:: INFORMATION GIVEN ::

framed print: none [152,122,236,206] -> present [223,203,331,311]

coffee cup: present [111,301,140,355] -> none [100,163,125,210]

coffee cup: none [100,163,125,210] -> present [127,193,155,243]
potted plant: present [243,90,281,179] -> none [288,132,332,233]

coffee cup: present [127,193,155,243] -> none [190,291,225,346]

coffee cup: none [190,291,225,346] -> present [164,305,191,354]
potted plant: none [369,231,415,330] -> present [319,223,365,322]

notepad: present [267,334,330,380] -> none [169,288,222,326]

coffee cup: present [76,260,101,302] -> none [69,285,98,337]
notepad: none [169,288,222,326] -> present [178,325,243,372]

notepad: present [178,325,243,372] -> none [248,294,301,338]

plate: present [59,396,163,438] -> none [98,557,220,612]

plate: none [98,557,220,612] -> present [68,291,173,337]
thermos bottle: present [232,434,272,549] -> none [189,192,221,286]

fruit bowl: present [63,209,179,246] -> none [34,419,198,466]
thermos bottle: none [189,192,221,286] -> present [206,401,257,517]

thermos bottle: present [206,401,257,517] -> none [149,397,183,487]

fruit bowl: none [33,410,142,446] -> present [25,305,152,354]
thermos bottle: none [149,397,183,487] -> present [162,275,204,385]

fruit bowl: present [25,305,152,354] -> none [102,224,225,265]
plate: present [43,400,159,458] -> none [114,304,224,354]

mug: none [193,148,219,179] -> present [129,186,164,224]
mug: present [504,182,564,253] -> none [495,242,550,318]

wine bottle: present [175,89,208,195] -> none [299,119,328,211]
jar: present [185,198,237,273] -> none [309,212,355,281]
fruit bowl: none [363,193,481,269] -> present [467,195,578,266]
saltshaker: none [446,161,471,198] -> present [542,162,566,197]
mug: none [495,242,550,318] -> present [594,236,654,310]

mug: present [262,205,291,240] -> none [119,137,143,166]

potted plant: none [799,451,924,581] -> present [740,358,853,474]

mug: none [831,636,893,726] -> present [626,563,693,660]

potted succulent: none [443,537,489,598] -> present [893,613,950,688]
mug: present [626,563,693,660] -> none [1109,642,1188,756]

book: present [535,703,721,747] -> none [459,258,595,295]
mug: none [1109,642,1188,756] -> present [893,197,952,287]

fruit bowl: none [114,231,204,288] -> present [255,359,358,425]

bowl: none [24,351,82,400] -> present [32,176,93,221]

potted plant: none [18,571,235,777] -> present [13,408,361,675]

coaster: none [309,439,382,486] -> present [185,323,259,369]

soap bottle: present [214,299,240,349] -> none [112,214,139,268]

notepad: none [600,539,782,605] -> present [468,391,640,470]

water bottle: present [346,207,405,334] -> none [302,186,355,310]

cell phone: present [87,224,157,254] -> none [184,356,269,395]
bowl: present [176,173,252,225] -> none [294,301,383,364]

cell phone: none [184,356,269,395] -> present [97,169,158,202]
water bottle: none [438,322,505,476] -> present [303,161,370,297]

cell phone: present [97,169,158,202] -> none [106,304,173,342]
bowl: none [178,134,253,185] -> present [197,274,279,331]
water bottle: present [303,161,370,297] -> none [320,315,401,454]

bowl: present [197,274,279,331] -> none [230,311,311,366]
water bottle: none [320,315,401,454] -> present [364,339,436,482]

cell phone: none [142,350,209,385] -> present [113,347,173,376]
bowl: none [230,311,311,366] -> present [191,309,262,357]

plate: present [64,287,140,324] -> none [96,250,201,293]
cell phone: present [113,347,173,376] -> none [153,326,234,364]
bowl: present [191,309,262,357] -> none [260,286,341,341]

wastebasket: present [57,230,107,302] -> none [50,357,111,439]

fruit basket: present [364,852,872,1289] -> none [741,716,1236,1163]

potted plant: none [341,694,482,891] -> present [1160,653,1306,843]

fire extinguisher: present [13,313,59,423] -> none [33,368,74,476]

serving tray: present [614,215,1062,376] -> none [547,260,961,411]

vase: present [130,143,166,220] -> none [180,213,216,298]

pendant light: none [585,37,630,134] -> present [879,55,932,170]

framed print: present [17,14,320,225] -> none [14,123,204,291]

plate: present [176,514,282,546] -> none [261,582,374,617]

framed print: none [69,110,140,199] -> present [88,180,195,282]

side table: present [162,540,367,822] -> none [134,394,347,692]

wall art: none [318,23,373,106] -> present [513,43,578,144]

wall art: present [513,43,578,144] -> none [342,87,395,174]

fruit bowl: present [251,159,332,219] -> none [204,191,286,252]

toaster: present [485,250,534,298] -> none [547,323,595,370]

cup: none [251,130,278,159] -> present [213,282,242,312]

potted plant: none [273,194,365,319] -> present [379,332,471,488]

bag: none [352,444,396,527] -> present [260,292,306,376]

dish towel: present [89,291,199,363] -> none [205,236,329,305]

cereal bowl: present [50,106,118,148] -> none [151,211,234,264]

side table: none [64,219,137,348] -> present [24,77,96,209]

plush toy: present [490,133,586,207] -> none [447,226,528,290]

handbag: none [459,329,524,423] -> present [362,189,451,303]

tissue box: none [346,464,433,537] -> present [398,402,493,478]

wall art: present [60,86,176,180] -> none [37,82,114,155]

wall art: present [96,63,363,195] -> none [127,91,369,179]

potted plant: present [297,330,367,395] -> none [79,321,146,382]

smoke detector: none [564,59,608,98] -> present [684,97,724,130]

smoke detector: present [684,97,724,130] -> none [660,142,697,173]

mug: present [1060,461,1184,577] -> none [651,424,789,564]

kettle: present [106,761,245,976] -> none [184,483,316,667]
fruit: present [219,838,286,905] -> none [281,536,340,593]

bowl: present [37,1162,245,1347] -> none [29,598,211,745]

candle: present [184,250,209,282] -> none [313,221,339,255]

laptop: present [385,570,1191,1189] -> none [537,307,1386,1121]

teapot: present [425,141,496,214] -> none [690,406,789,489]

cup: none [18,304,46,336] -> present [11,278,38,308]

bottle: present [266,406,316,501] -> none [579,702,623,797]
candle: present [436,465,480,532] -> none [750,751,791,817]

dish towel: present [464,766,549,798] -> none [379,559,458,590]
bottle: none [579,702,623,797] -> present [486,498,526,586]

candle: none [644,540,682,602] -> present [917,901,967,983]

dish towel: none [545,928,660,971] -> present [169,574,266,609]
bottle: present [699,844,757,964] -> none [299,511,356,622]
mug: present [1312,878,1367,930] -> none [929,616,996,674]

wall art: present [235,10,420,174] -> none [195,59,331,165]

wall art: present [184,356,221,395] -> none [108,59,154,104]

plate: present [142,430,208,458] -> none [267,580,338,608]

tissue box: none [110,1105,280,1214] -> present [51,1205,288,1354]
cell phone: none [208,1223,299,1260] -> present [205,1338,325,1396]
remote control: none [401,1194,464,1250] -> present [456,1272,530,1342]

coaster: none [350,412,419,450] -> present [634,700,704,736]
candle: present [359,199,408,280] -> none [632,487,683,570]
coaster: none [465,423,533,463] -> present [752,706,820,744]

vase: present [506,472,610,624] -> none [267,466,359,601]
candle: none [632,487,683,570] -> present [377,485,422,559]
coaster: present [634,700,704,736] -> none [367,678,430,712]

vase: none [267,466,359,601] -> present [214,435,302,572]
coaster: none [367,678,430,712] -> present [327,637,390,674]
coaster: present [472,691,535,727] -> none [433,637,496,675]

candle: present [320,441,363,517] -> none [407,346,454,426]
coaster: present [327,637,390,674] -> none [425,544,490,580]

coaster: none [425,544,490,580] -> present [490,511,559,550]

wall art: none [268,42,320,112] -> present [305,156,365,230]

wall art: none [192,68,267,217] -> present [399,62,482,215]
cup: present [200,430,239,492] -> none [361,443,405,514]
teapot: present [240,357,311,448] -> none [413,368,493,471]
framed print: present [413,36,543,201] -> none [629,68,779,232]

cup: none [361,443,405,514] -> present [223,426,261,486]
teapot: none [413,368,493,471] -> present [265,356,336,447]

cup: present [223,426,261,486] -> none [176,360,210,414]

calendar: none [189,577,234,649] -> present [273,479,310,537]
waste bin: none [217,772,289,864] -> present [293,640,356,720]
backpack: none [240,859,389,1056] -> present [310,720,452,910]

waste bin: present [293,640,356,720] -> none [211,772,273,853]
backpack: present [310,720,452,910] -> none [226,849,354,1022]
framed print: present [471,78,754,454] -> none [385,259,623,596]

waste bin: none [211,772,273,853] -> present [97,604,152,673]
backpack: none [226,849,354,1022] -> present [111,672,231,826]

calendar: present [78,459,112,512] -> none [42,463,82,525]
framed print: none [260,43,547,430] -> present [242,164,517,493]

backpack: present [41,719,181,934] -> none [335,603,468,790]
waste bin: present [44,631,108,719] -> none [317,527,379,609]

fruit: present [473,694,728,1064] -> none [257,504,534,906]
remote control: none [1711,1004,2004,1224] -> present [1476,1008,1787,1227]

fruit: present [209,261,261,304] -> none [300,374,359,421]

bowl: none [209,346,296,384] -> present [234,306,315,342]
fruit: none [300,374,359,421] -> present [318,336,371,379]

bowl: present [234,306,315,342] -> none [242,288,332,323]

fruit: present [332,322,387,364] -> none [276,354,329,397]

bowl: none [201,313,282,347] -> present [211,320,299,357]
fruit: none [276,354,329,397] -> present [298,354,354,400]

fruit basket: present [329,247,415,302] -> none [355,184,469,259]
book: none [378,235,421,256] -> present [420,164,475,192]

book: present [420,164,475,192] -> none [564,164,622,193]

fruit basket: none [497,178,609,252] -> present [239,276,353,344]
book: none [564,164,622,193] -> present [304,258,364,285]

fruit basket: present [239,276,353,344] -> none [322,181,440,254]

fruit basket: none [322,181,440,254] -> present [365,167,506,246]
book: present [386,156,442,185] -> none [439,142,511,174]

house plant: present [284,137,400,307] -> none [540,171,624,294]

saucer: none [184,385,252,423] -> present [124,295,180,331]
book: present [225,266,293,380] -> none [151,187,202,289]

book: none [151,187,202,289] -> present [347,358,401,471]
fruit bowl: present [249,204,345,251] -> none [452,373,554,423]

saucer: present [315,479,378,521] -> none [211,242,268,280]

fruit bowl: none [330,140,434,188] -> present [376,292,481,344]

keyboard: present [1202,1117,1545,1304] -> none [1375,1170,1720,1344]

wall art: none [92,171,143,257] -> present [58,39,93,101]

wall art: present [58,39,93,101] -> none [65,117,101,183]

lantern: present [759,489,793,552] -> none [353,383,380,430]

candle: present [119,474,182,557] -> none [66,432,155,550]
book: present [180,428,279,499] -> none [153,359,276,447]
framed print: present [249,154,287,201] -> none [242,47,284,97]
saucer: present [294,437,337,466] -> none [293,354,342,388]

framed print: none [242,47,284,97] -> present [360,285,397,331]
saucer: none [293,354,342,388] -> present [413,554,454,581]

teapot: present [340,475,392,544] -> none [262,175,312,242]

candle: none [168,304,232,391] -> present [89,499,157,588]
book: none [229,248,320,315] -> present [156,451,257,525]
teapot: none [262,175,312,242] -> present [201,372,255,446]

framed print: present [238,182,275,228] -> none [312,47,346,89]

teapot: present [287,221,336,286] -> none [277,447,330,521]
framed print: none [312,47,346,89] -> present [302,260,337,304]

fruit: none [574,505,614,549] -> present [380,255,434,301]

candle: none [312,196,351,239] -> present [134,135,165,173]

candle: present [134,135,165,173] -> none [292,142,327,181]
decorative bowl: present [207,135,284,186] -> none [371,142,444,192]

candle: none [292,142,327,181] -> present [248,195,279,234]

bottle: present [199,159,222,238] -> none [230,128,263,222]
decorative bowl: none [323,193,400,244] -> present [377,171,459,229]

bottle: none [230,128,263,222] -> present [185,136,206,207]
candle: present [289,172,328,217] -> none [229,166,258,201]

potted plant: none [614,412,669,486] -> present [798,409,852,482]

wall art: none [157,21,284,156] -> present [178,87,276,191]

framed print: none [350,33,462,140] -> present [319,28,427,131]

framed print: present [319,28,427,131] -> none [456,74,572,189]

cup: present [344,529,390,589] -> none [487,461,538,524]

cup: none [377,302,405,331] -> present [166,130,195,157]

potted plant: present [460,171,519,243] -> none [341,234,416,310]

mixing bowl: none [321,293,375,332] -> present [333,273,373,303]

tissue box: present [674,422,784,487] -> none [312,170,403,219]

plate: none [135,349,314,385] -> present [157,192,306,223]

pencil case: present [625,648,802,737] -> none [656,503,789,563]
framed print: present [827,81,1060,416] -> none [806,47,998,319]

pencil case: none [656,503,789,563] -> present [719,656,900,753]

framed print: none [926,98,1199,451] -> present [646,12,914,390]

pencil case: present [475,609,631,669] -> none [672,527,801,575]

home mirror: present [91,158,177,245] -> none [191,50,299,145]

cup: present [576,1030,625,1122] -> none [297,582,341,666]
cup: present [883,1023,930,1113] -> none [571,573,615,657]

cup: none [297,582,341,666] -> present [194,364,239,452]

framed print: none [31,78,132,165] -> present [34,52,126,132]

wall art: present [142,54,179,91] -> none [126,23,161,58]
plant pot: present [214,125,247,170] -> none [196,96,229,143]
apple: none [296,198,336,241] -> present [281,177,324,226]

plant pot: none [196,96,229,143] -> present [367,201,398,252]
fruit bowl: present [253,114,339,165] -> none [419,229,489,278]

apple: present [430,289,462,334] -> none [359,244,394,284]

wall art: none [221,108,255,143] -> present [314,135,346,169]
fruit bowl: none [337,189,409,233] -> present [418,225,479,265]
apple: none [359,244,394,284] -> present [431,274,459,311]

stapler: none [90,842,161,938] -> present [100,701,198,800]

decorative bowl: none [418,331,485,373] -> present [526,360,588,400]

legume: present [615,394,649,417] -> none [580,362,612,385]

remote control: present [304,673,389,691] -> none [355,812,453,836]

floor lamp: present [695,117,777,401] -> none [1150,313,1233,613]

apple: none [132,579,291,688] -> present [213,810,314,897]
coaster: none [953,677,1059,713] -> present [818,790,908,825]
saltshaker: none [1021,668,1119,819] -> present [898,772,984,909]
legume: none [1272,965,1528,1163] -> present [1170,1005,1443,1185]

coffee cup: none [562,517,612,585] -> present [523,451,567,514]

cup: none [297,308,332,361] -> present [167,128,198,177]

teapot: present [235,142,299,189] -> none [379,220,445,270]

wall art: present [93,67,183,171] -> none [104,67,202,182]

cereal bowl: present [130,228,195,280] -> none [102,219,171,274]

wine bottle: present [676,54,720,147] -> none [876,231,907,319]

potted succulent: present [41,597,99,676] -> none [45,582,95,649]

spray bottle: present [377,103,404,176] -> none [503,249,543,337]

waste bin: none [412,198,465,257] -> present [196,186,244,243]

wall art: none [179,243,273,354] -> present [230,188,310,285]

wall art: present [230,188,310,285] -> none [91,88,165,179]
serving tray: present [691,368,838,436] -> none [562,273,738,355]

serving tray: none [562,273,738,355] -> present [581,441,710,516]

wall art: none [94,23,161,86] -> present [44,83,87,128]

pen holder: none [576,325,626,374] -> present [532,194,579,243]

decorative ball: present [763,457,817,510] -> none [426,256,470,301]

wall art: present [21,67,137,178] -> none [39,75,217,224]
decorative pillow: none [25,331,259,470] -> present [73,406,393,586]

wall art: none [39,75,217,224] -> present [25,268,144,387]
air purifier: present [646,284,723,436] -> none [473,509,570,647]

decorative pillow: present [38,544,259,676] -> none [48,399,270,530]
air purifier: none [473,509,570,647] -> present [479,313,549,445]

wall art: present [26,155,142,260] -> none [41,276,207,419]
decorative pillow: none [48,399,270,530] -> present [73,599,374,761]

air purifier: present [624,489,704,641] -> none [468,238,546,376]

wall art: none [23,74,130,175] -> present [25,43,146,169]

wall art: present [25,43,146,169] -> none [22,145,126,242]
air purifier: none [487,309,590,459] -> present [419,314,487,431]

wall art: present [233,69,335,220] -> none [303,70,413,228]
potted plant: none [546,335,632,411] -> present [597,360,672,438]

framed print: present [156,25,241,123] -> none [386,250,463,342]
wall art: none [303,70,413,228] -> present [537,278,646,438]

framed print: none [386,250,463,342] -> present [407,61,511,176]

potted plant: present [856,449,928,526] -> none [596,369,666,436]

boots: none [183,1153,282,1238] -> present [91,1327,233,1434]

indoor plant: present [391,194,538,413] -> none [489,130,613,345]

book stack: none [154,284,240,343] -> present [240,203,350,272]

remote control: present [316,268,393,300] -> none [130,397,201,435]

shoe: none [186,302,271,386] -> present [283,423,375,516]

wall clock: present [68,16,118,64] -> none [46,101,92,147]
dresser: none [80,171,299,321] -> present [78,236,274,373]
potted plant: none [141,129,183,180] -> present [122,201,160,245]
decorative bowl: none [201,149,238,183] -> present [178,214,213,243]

:::

In the records above, the line with "coaster: none [953,677,1059,713]" marks the start and the line with "wall art: none [94,23,161,86]" marks the end; copy that stretch exactly, both lines included, and nothing else.

-- WRITTEN SOLUTION --
coaster: none [953,677,1059,713] -> present [818,790,908,825]
saltshaker: none [1021,668,1119,819] -> present [898,772,984,909]
legume: none [1272,965,1528,1163] -> present [1170,1005,1443,1185]

coffee cup: none [562,517,612,585] -> present [523,451,567,514]

cup: none [297,308,332,361] -> present [167,128,198,177]

teapot: present [235,142,299,189] -> none [379,220,445,270]

wall art: present [93,67,183,171] -> none [104,67,202,182]

cereal bowl: present [130,228,195,280] -> none [102,219,171,274]

wine bottle: present [676,54,720,147] -> none [876,231,907,319]

potted succulent: present [41,597,99,676] -> none [45,582,95,649]

spray bottle: present [377,103,404,176] -> none [503,249,543,337]

waste bin: none [412,198,465,257] -> present [196,186,244,243]

wall art: none [179,243,273,354] -> present [230,188,310,285]

wall art: present [230,188,310,285] -> none [91,88,165,179]
serving tray: present [691,368,838,436] -> none [562,273,738,355]

serving tray: none [562,273,738,355] -> present [581,441,710,516]

wall art: none [94,23,161,86] -> present [44,83,87,128]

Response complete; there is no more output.